Defense: Cartel Members ‘Out for Revenge’ against García Luna

Former Mexican Public Security Secretary Genaro García Luna. Photo: Google

By MARK LORENZANA

Genaro García Luna, former Mexican secretary of public security, is the alleged victim of revenge by cartel members that he put behind bars in the United States over the course of former Mexican President Felipe Calderón’s drug war that lasted from 2006 to 2012.

This was the statement by defense lawyers on Monday, Jan. 23, in a Brooklyn, New York, federal court at the start of García Luna’s trial for purported drug trafficking.

The defense also said that their client was “an honest lawman who had helped the United States arrest top figures in the Sinaloa cartel.” Those same criminals, the lawyers said, in a New York Times report, had now returned to seek revenge against García Luna as government witnesses.

Prosecution lawyers, however, presented a testimony by a top member of the Sinaloa Cartel, Sergio Villarreal Barragán, alias “El Grande,” who said that in an alleged incident in the early 2000s, one of the cartel bosses arrived at a warehouse, accompanied by García Luna, who was purportedly given more than $14 million at that time — half the profits of a two-ton load of cocaine, a shipment from a rival organization that was intercepted by the Sinaloa Cartel in the southeasternmost Mexican state of Chiapas.

Prosecutors said that for more than 10 years, García Luna received millions of dollars in bribes to protect the same drug traffickers that he was supposed to be pursuing.

Villarreal Barragán also alleged that the break within the Sinaloa Cartel and the drug war between the faction of notorious cartel leader Joaquín “El Chapo” Guzmán Loera — incarcerated in the United States since early 2019 — and Ismael “El Mayo Zambada” and that of the Beltrán-Leyva Organization occurred after Guzmán Loera purportedly convinced Mexican law enforcement at that time to go after his old allies.

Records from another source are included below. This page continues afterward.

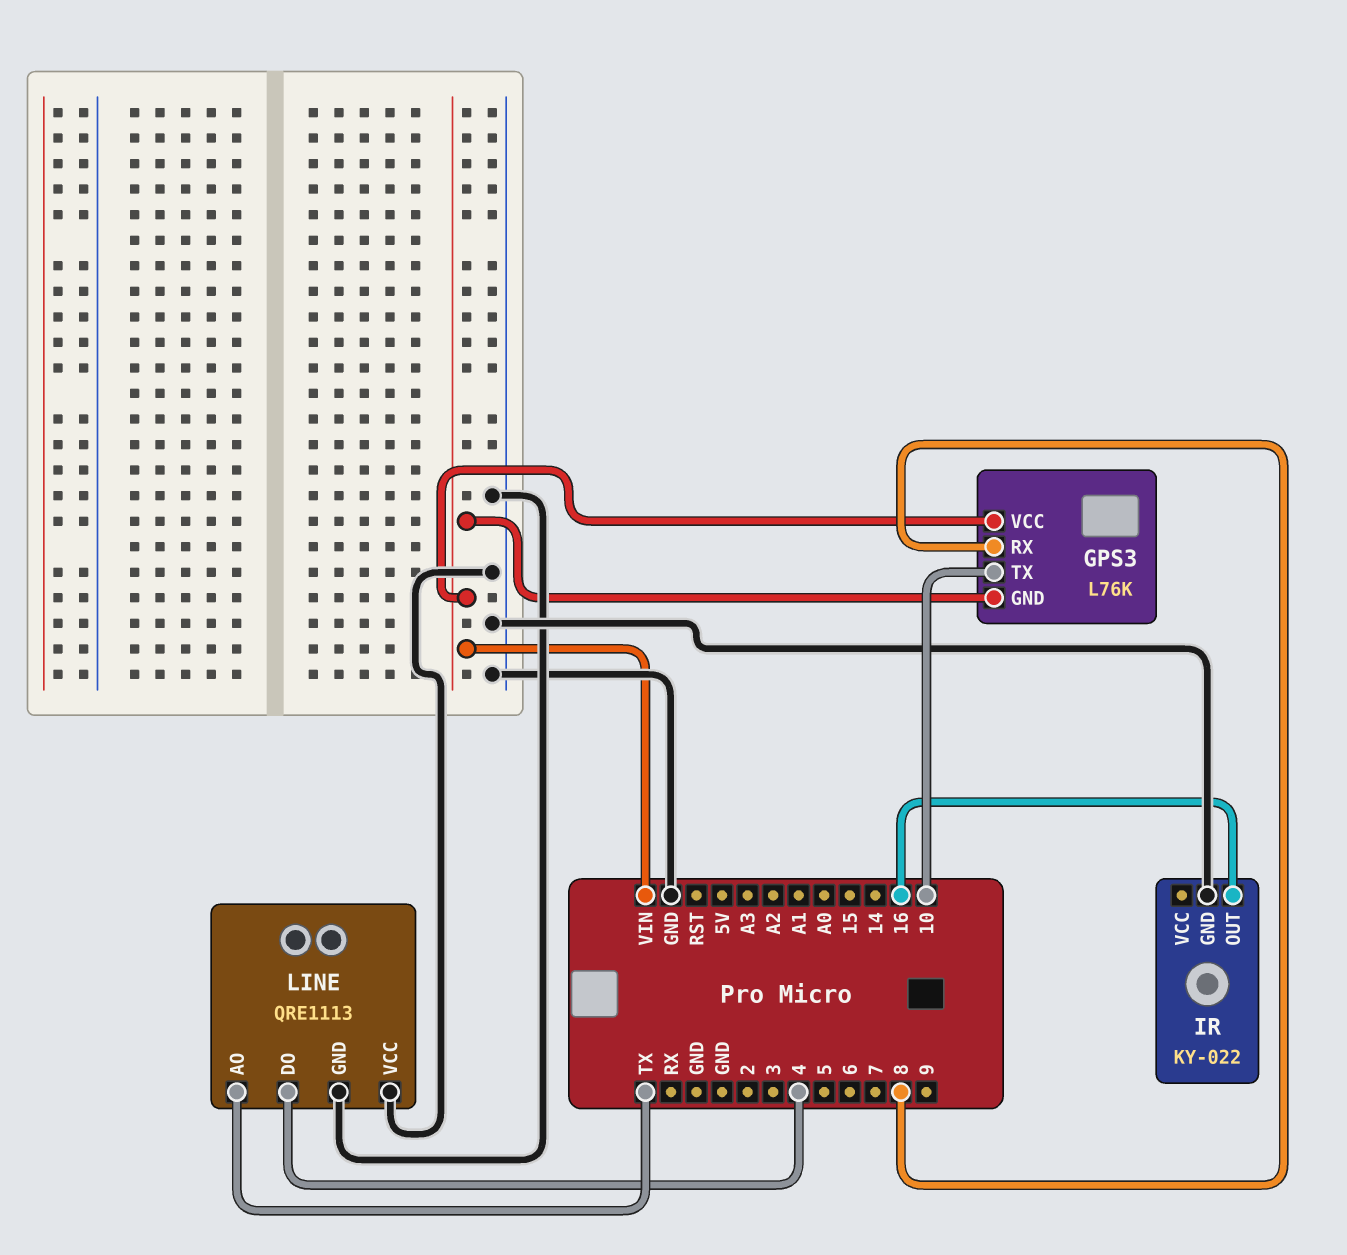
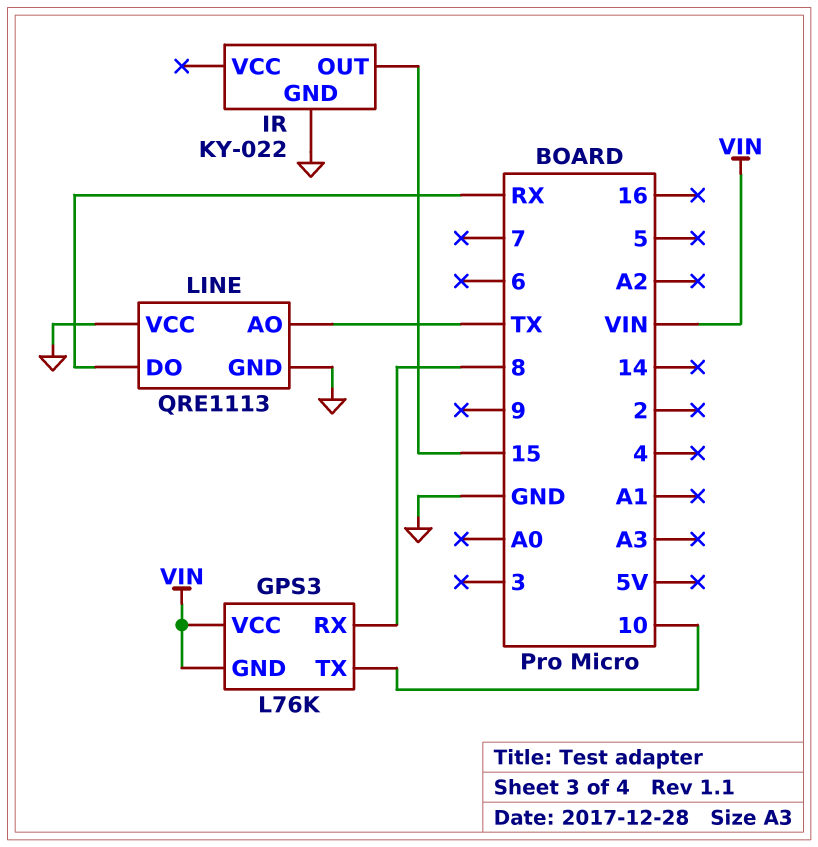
IR pin OUT: 16 -> 15
LINE pin DO: 4 -> RX

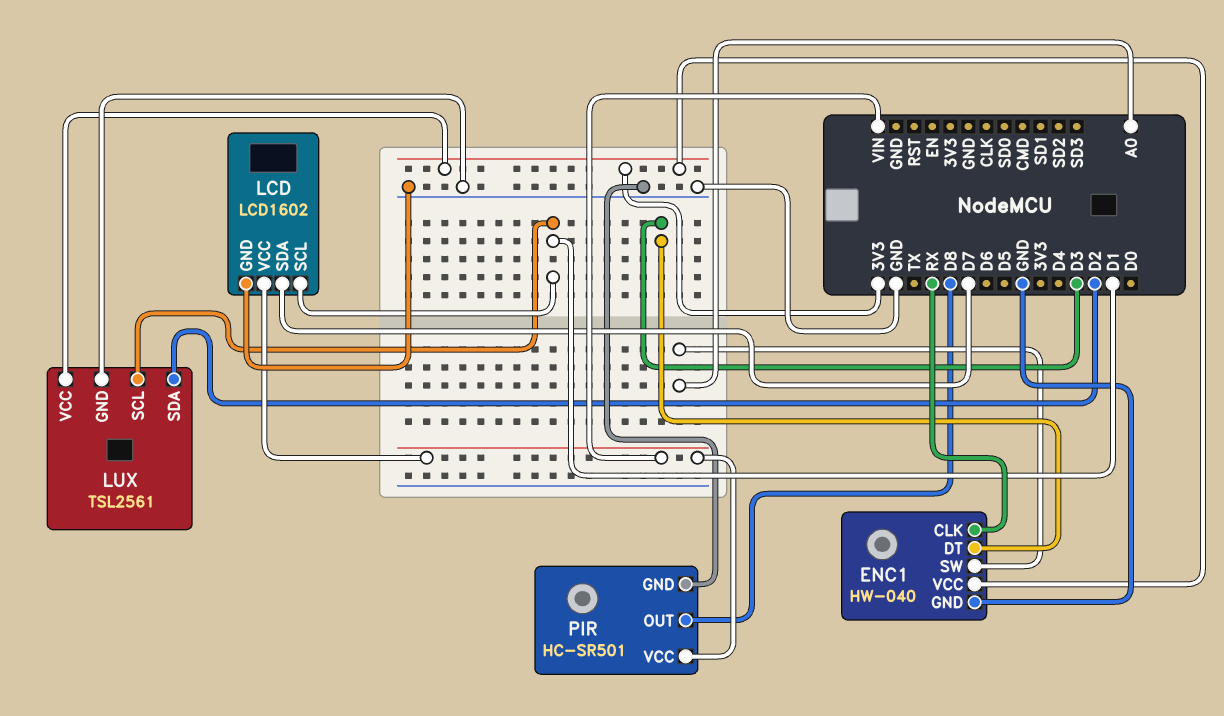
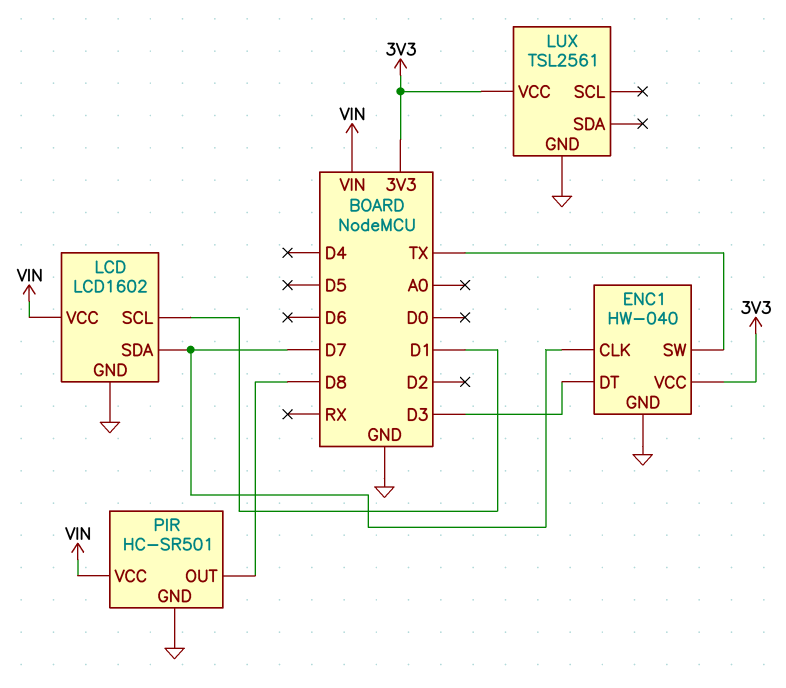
ENC1 pin CLK: RX -> D7
ENC1 pin SW: A0 -> TX
LUX pin SCL: D1 -> none
LUX pin SDA: D2 -> none

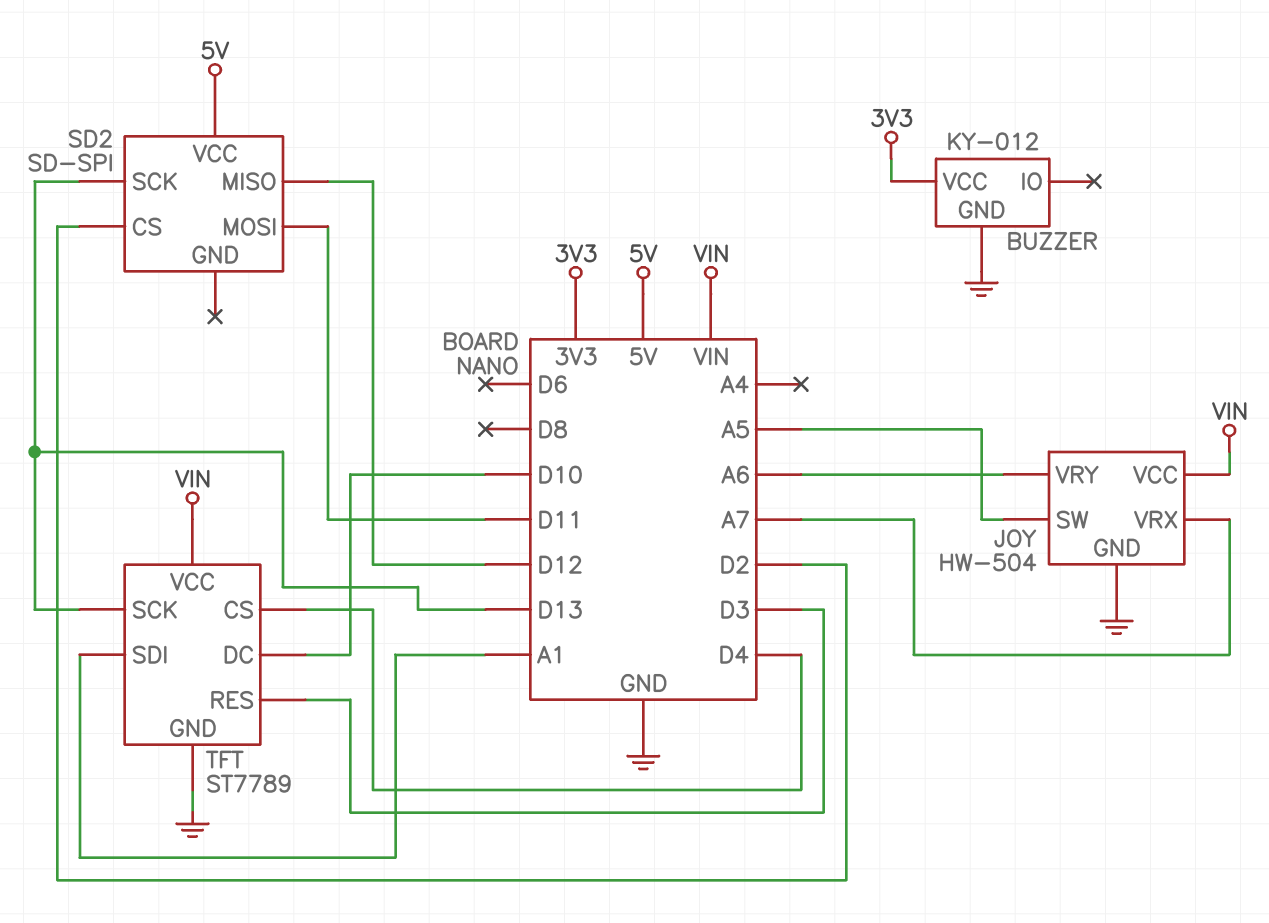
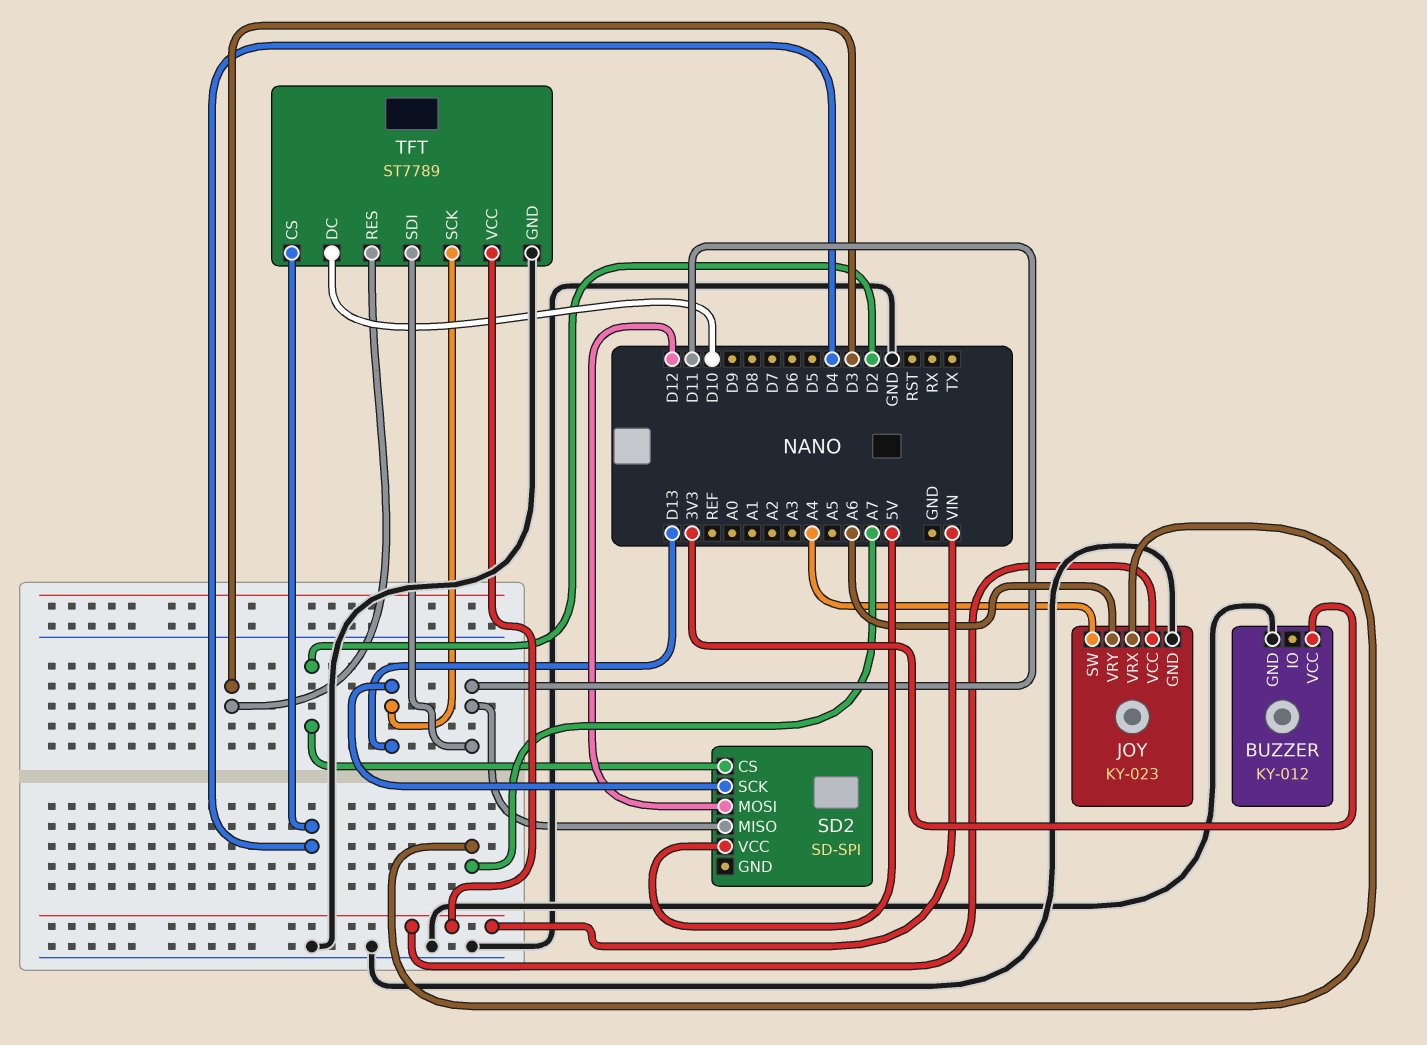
JOY: HW-504 -> KY-023
JOY pin SW: A5 -> A4
SD2 pin MISO: D12 -> D11
SD2 pin MOSI: D11 -> D12
TFT pin SDI: A1 -> D11

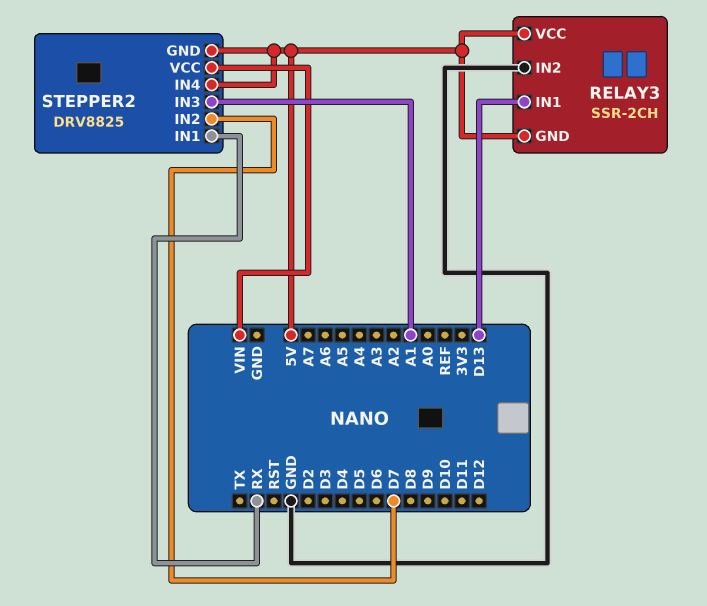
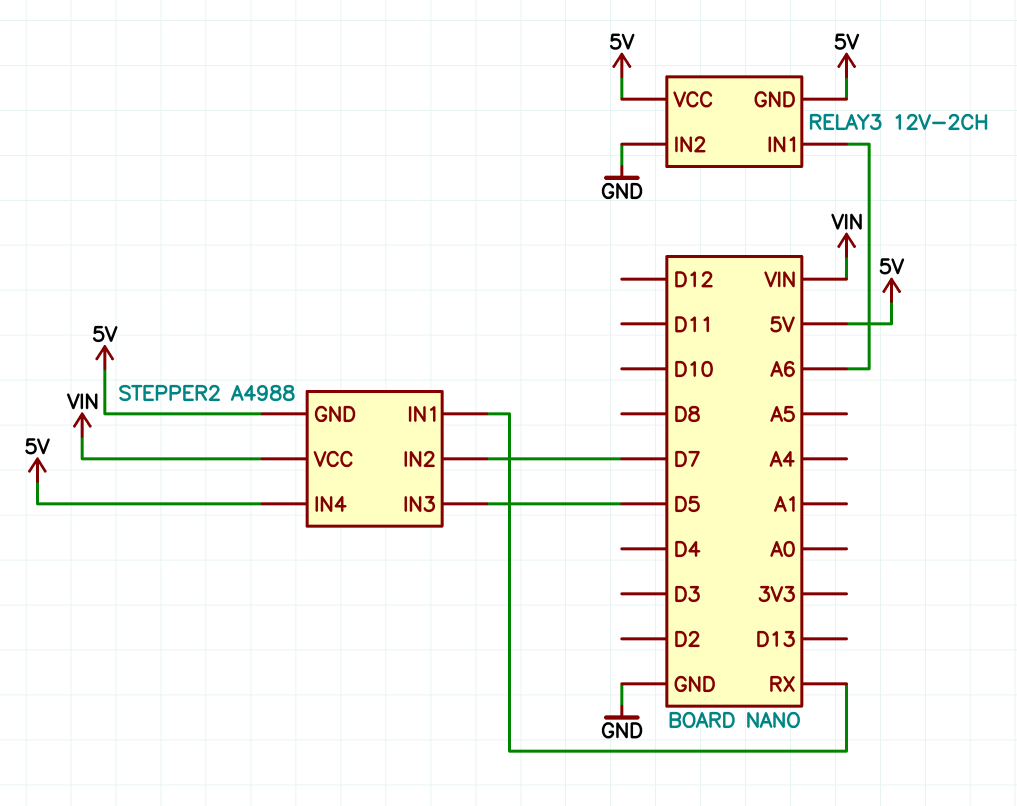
RELAY3: SSR-2CH -> 12V-2CH
RELAY3 pin IN1: D13 -> A6
STEPPER2: DRV8825 -> A4988
STEPPER2 pin IN3: A1 -> D5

Meanwhile, Mexican President Andrés Manuel López Obrador, during his daily press conference on the morning of Tuesday, Jan. 24, said that his government is looking to recover $700 million that García Luna allegedly accumulated due to corruption.

According to Mexican Foreign Relations Secretary Marcelo Ebrard, the government of Mexico has filed a lawsuit in Florida, where García Luna lived after leaving Mexico.

In September 2021, Mexican daily newspaper Reforma reported that Mexico filed a civil lawsuit in the United States to recover properties allegedly acquired by García Luna, and seven other people, reportedly obtained through illegal contracts with the federal government.

The civil lawsuit in Florida was filed by Mexico’s Financial Intelligence Unit (FIU) before the Court of the Eleventh Judicial District of Miami-Dade, against eight individuals and 39 legal entities, in order to recover the amount, which was allegedly hidden in bank accounts in Barbados and the United States.

César de Castro, García Luna’s lead lawyer, told the jury in his own opening statement that despite the U.S. government’s claims, prosecutors had no definitive evidence of his client’s guilt, and that the prosecution’s case would mostly rely on witnesses from within the cartel itself. The majority of those witnesses were people who García Luna had helped to arrest in Mexico and extradite to the United States, which was a good enough motive to testify against him.

“What better revenge,” De Castro said, “than to bury the man who led the war against the cartels?”

De Castro added that throughout García Luna’s extensive career, he had worked closely with a bevy of top U.S. officials in the State and Justice Departments, as well as in Congress and the White House.

The lead defense lawyer then proceeded to show the jury a collection of pictures of García Luna with Eric Holder, erstwhile U.S. attorney general, and posing with former Secretary of State Hillary Clinton, as well as shaking hands with President Barack Obama.